Let us today discuss and derive an interesting concept in relativity called the time dilation. You must be astonished to know that when an object moves with a speed comparative to the speed of light, its time dilated or more appropriate term is that it is appeared to move slow.

Let there are two inertial frames of references S and S1. S is the stationary frame of reference and S’ is the moving frame of reference. At time t=t’=0 that is in the start, they are at the same position that is Observers O and O’ coincides. After that S’ frame starts moving with a uniform velocity v along x axis.

Let a clock is placed in the frame S’. The time coordinate of the initial time of the clock will be t1 according to the observer in S and the time coordinate of the final tick (time ) will be will be t2 according to same observer.

The time coordinate of the initial time of the clock will be t’1 according to the observer in S’ and the time coordinate of the final tick (time ) will be will be t’2 according to same observer.Therefore the time of the object as seen by observer O’ in S’ at the position x’ will be

t’ = t’2 – t’1 (1)

The time t’ is called the proper time of the event. **Proper time** is defined as the time of an event measured by the observer which is in the same frame in which the event is occurred.
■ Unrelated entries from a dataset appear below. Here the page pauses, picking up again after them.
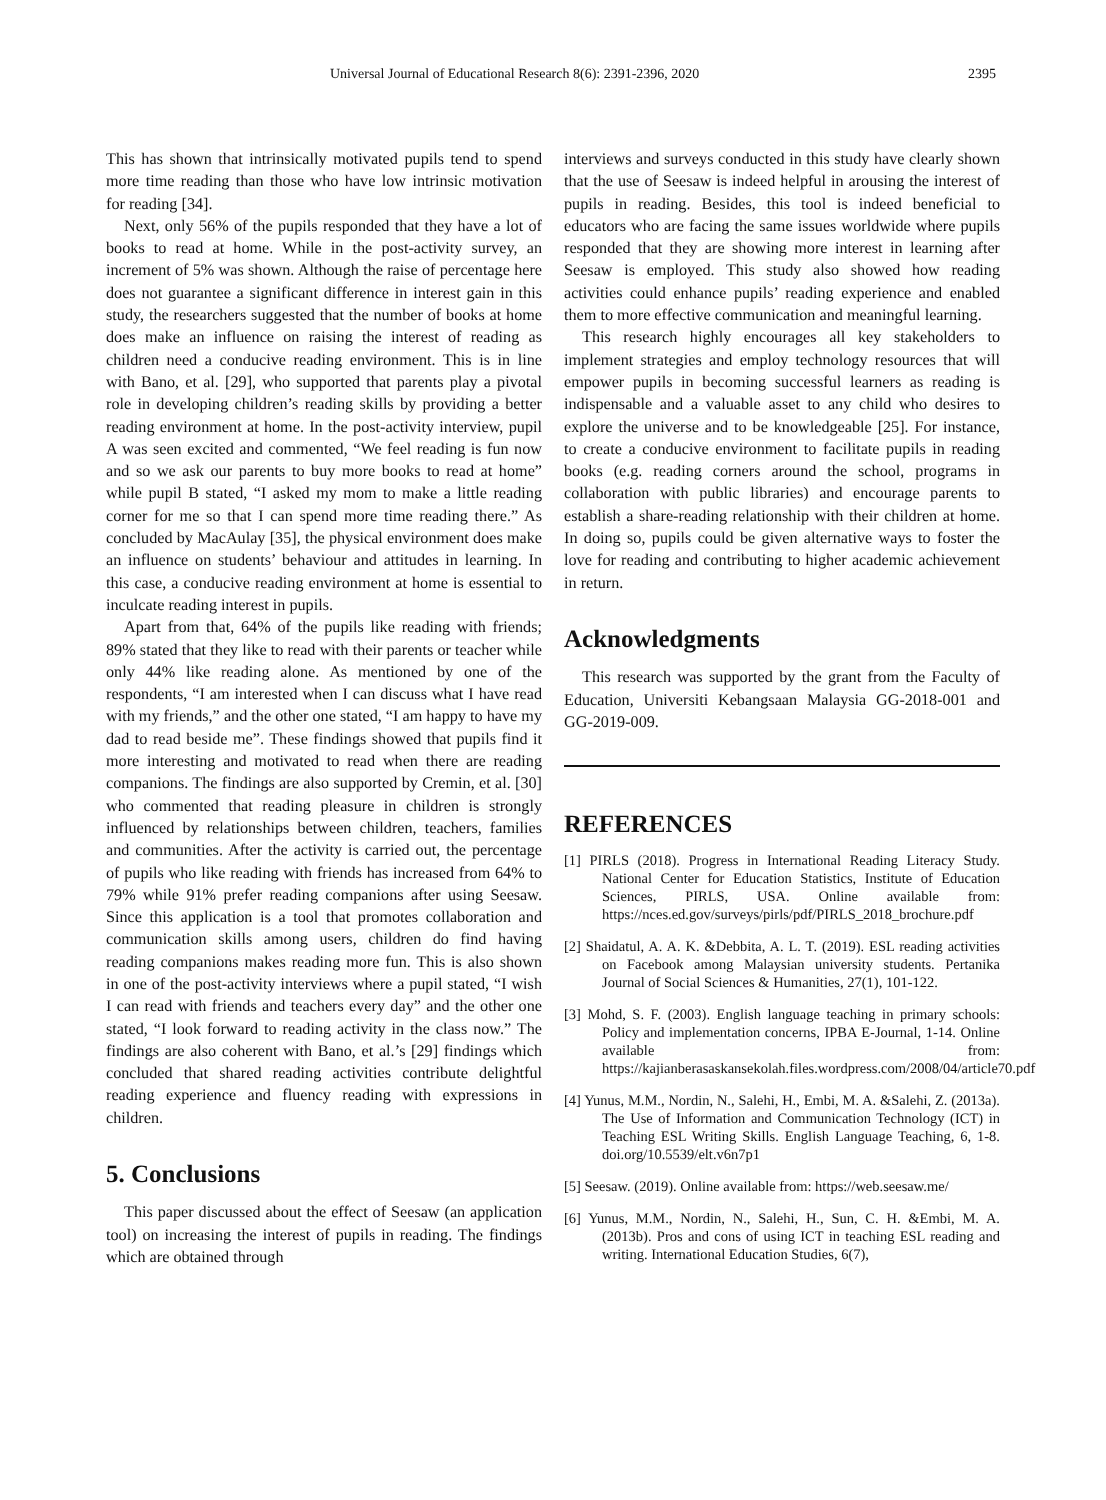Universal Journal of Educational Research 8(6): 2391-2396, 2020 2395
This has shown that intrinsically motivated pupils tend to spend more time reading than those who have low intrinsic motivation for reading [34].
Next, only 56% of the pupils responded that they have a lot of books to read at home. While in the post-activity survey, an increment of 5% was shown. Although the raise of percentage here does not guarantee a significant difference in interest gain in this study, the researchers suggested that the number of books at home does make an influence on raising the interest of reading as children need a conducive reading environment. This is in line with Bano, et al. [29], who supported that parents play a pivotal role in developing children’s reading skills by providing a better reading environment at home. In the post-activity interview, pupil A was seen excited and commented, “We feel reading is fun now and so we ask our parents to buy more books to read at home” while pupil B stated, “I asked my mom to make a little reading corner for me so that I can spend more time reading there.” As concluded by MacAulay [35], the physical environment does make an influence on students’ behaviour and attitudes in learning. In this case, a conducive reading environment at home is essential to inculcate reading interest in pupils.
Apart from that, 64% of the pupils like reading with friends; 89% stated that they like to read with their parents or teacher while only 44% like reading alone. As mentioned by one of the respondents, “I am interested when I can discuss what I have read with my friends,” and the other one stated, “I am happy to have my dad to read beside me”. These findings showed that pupils find it more interesting and motivated to read when there are reading companions. The findings are also supported by Cremin, et al. [30] who commented that reading pleasure in children is strongly influenced by relationships between children, teachers, families and communities. After the activity is carried out, the percentage of pupils who like reading with friends has increased from 64% to 79% while 91% prefer reading companions after using Seesaw. Since this application is a tool that promotes collaboration and communication skills among users, children do find having reading companions makes reading more fun. This is also shown in one of the post-activity interviews where a pupil stated, “I wish I can read with friends and teachers every day” and the other one stated, “I look forward to reading activity in the class now.” The findings are also coherent with Bano, et al.’s [29] findings which concluded that shared reading activities contribute delightful reading experience and fluency reading with expressions in children.
5. Conclusions
This paper discussed about the effect of Seesaw (an application tool) on increasing the interest of pupils in reading. The findings which are obtained through
interviews and surveys conducted in this study have clearly shown that the use of Seesaw is indeed helpful in arousing the interest of pupils in reading. Besides, this tool is indeed beneficial to educators who are facing the same issues worldwide where pupils responded that they are showing more interest in learning after Seesaw is employed. This study also showed how reading activities could enhance pupils’ reading experience and enabled them to more effective communication and meaningful learning.
This research highly encourages all key stakeholders to implement strategies and employ technology resources that will empower pupils in becoming successful learners as reading is indispensable and a valuable asset to any child who desires to explore the universe and to be knowledgeable [25]. For instance, to create a conducive environment to facilitate pupils in reading books (e.g. reading corners around the school, programs in collaboration with public libraries) and encourage parents to establish a share-reading relationship with their children at home. In doing so, pupils could be given alternative ways to foster the love for reading and contributing to higher academic achievement in return.
Acknowledgments
This research was supported by the grant from the Faculty of Education, Universiti Kebangsaan Malaysia GG-2018-001 and GG-2019-009.
REFERENCES
[1] PIRLS (2018). Progress in International Reading Literacy Study. National Center for Education Statistics, Institute of Education Sciences, PIRLS, USA. Online available from: https://nces.ed.gov/surveys/pirls/pdf/PIRLS_2018_brochure.pdf
[2] Shaidatul, A. A. K. &Debbita, A. L. T. (2019). ESL reading activities on Facebook among Malaysian university students. Pertanika Journal of Social Sciences & Humanities, 27(1), 101-122.
[3] Mohd, S. F. (2003). English language teaching in primary schools: Policy and implementation concerns, IPBA E-Journal, 1-14. Online available from: https://kajianberasaskansekolah.files.wordpress.com/2008/04/article70.pdf
[4] Yunus, M.M., Nordin, N., Salehi, H., Embi, M. A. &Salehi, Z. (2013a). The Use of Information and Communication Technology (ICT) in Teaching ESL Writing Skills. English Language Teaching, 6, 1-8. doi.org/10.5539/elt.v6n7p1
[5] Seesaw. (2019). Online available from: https://web.seesaw.me/
[6] Yunus, M.M., Nordin, N., Salehi, H., Sun, C. H. &Embi, M. A. (2013b). Pros and cons of using ICT in teaching ESL reading and writing. International Education Studies, 6(7),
The apparent or dilated time of the same event from frame S at the same position x will be

t = t2 – t1 (2)

Now use Lorentz inverse transformation equations for time (that I discussed during the derivation of Lorentz transformation equations), that is

t1 = (t’1 + x’v/c^{2)}/(√1 – v^{2}/c^{2}) (3)

t2 = (t’2 + x’v/c^{2)}/(√1 – v^{2}/c^{2}) (4)

By putting equations (3) and (4) in equation (2) and solving, we get

t = (t’2 – t’1)/ (√1 – v^{2}/c^{2})

Substitute equation (1) in above equation,

t = t’/(√1 – v^{2}/c^{2})

This is the relation of the time dilation.

Why it known as time dilation, if we solve (√1 – v^{2}/c^{2}), then the value will always be in decimal (except when v = c).

If we divide t’ with a decimal value, then t will be more than t’. This is the reason that it is called **time dilation** as dilation means to get increase. Thus the clock will appear to be slower now.

**For example let us discuss a numerical:** If an object is moving with speed 0.8c and its keeping the time 1 second, then what will be its apparent time?

Solution:

Given v = 0.8c

Proper length t’ = 1 sec

To calculate t

As t = t’/(√1 – v^{2}/c^{2})

If we substitute the given values, we get

t = 1.67 sec

Thus t > t’

**Special Case:**

If v <<< c, then v^{2}/c^{2 } will be negligible in t’/(√1 – v^{2}/c^{2}) and it can be neglected

Then t = t’

You only get time dilation if you assume c to be constant; otherwise t is invariant. It cannot be independently proved that c is constant. If c is constant in all frames of reference, why do we have to measure it in a vacuum? Shouldn’t it be constant in all media?

In the derivation, the c is assumed to be constant, that is is free space or vacuum.